CFP: Journal of Medieval and Early Modern Studies (journal)

full name / name of organization: 
Michael E. Cornett
contact email: 

           THE JOURNAL OF MEDIEVAL AND EARLY MODERN STUDIES

                   Published by Duke University Press

        
             Council of Editors of Learned Journals Winner

       1998 Phoenix Award for Significant Editorial Achievement

The editors invite submissions to our calls for papers for each
issue of the journal (Winter, Spring, Fall). The Winter and Fall
issues are on special-topics, while the Spring issue is open. For
current calls for submissions with deadlines and directions for
submitting, see the most recent issue of the journal or our website
at www.duke.edu/~jmems/jmems.

Stored records:
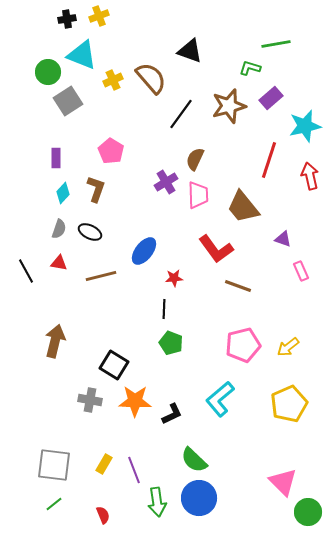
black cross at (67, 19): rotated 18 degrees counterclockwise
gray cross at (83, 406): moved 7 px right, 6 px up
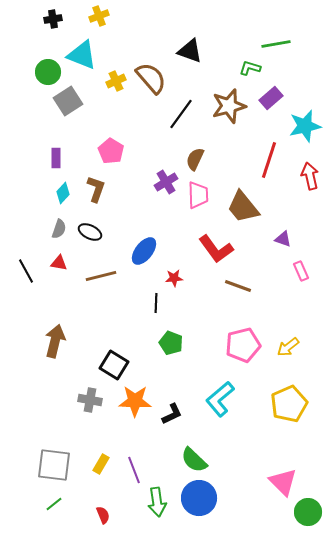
black cross at (67, 19): moved 14 px left
yellow cross at (113, 80): moved 3 px right, 1 px down
black line at (164, 309): moved 8 px left, 6 px up
yellow rectangle at (104, 464): moved 3 px left
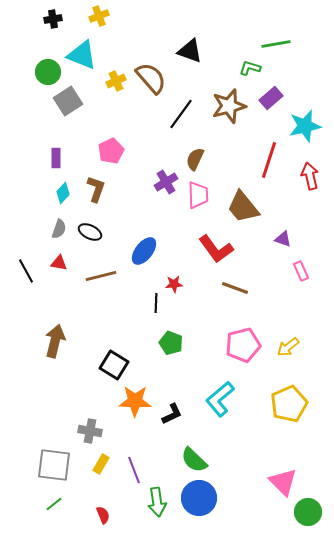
pink pentagon at (111, 151): rotated 15 degrees clockwise
red star at (174, 278): moved 6 px down
brown line at (238, 286): moved 3 px left, 2 px down
gray cross at (90, 400): moved 31 px down
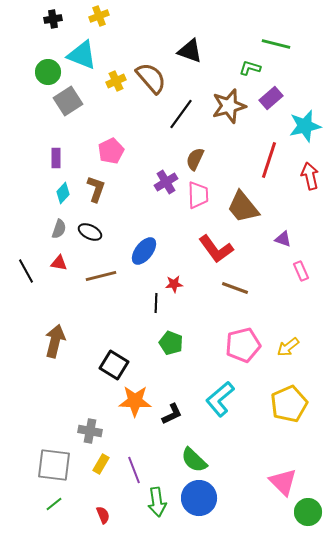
green line at (276, 44): rotated 24 degrees clockwise
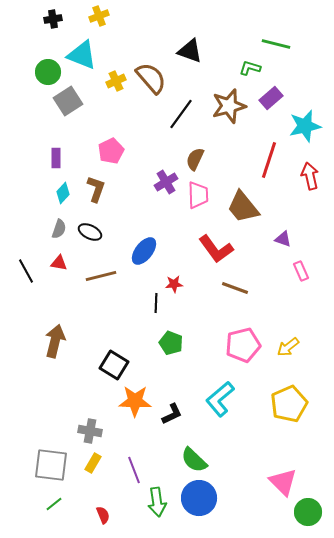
yellow rectangle at (101, 464): moved 8 px left, 1 px up
gray square at (54, 465): moved 3 px left
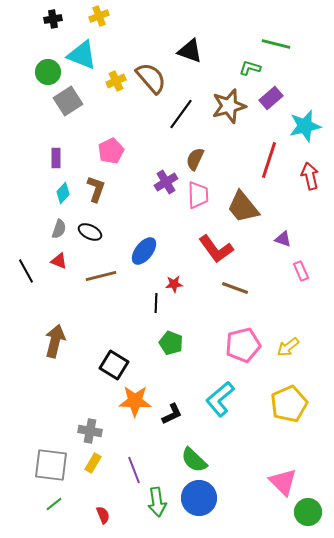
red triangle at (59, 263): moved 2 px up; rotated 12 degrees clockwise
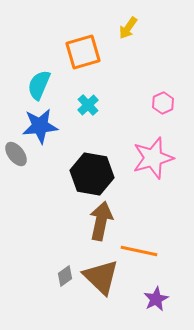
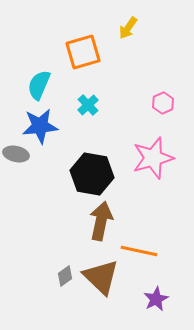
gray ellipse: rotated 40 degrees counterclockwise
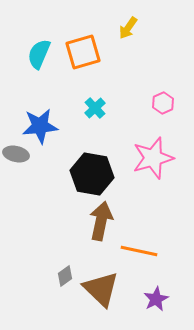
cyan semicircle: moved 31 px up
cyan cross: moved 7 px right, 3 px down
brown triangle: moved 12 px down
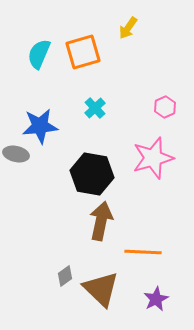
pink hexagon: moved 2 px right, 4 px down
orange line: moved 4 px right, 1 px down; rotated 9 degrees counterclockwise
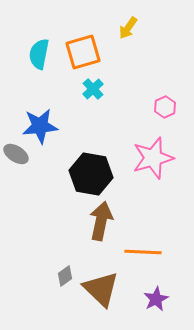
cyan semicircle: rotated 12 degrees counterclockwise
cyan cross: moved 2 px left, 19 px up
gray ellipse: rotated 20 degrees clockwise
black hexagon: moved 1 px left
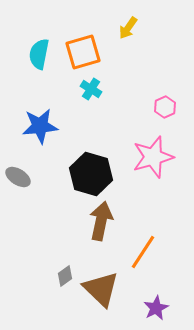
cyan cross: moved 2 px left; rotated 15 degrees counterclockwise
gray ellipse: moved 2 px right, 23 px down
pink star: moved 1 px up
black hexagon: rotated 6 degrees clockwise
orange line: rotated 60 degrees counterclockwise
purple star: moved 9 px down
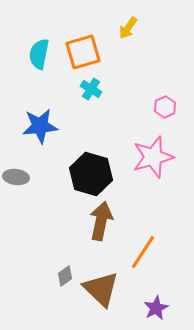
gray ellipse: moved 2 px left; rotated 25 degrees counterclockwise
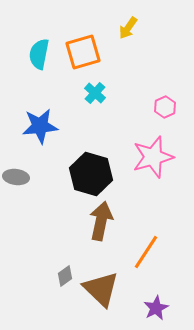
cyan cross: moved 4 px right, 4 px down; rotated 10 degrees clockwise
orange line: moved 3 px right
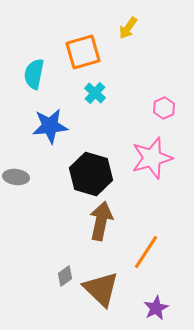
cyan semicircle: moved 5 px left, 20 px down
pink hexagon: moved 1 px left, 1 px down
blue star: moved 10 px right
pink star: moved 1 px left, 1 px down
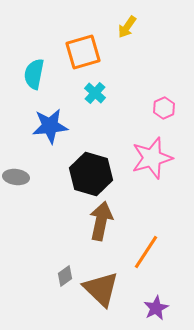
yellow arrow: moved 1 px left, 1 px up
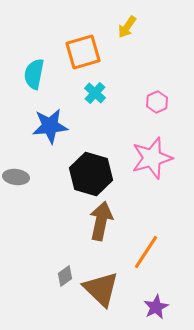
pink hexagon: moved 7 px left, 6 px up
purple star: moved 1 px up
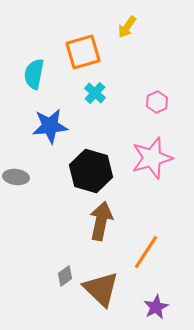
black hexagon: moved 3 px up
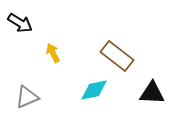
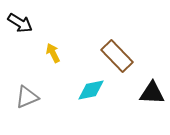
brown rectangle: rotated 8 degrees clockwise
cyan diamond: moved 3 px left
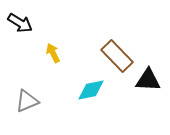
black triangle: moved 4 px left, 13 px up
gray triangle: moved 4 px down
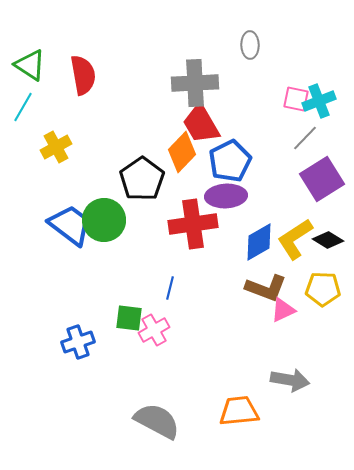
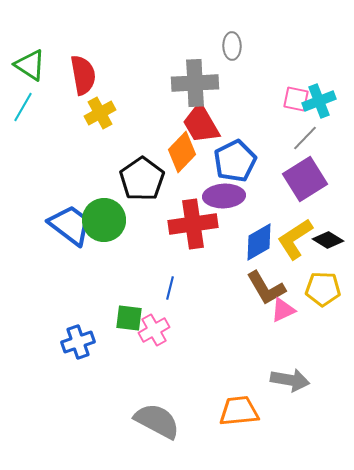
gray ellipse: moved 18 px left, 1 px down
yellow cross: moved 44 px right, 34 px up
blue pentagon: moved 5 px right
purple square: moved 17 px left
purple ellipse: moved 2 px left
brown L-shape: rotated 39 degrees clockwise
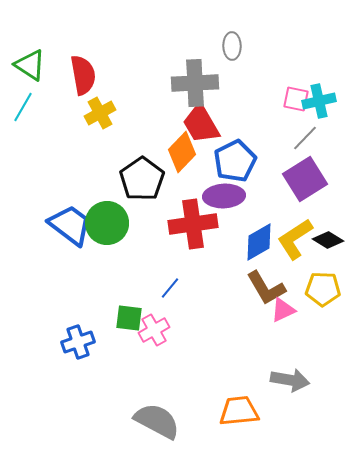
cyan cross: rotated 8 degrees clockwise
green circle: moved 3 px right, 3 px down
blue line: rotated 25 degrees clockwise
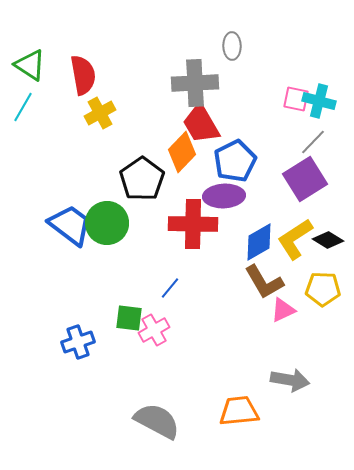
cyan cross: rotated 28 degrees clockwise
gray line: moved 8 px right, 4 px down
red cross: rotated 9 degrees clockwise
brown L-shape: moved 2 px left, 6 px up
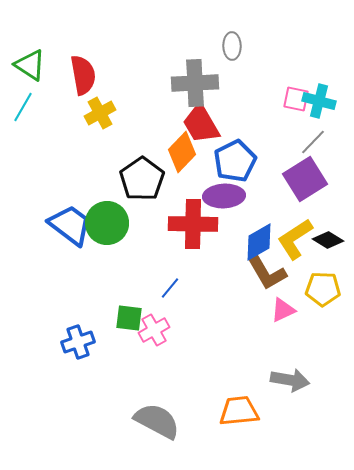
brown L-shape: moved 3 px right, 9 px up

▶ **REQUIRED TASKS**:
A - Answer these questions about the journal call for papers, one answer per line:
(i) Which press publishes the journal?
(ii) What award did the journal win in 1998?
(iii) Which issue of the journal is open rather than on special topics?
B - Rewrite the listing as a Markdown table with the columns Number and Record line, starting at its first line and ending at the line containing "gray square at (54, 465): moved 3 px left", and skip any blank lines. Leave the pictures out of the table.

▶ **SOLUTIONS PER TASK**:
A -
(i) Duke University Press
(ii) The Phoenix Award for Significant Editorial Achievement
(iii) The Spring issue

B -
| Number | Record line |
|---|---|
| 1 | black cross at (67, 19): rotated 18 degrees counterclockwise |
| 2 | gray cross at (83, 406): moved 7 px right, 6 px up |
| 3 | black cross at (67, 19): moved 14 px left |
| 4 | yellow cross at (113, 80): moved 3 px right, 1 px down |
| 5 | black line at (164, 309): moved 8 px left, 6 px up |
| 6 | yellow rectangle at (104, 464): moved 3 px left |
| 7 | pink pentagon at (111, 151): rotated 15 degrees clockwise |
| 8 | red star at (174, 278): moved 6 px down |
| 9 | brown line at (238, 286): moved 3 px left, 2 px down |
| 10 | gray cross at (90, 400): moved 31 px down |
| 11 | green line at (276, 44): rotated 24 degrees clockwise |
| 12 | yellow rectangle at (101, 464): moved 8 px left, 1 px up |
| 13 | gray square at (54, 465): moved 3 px left |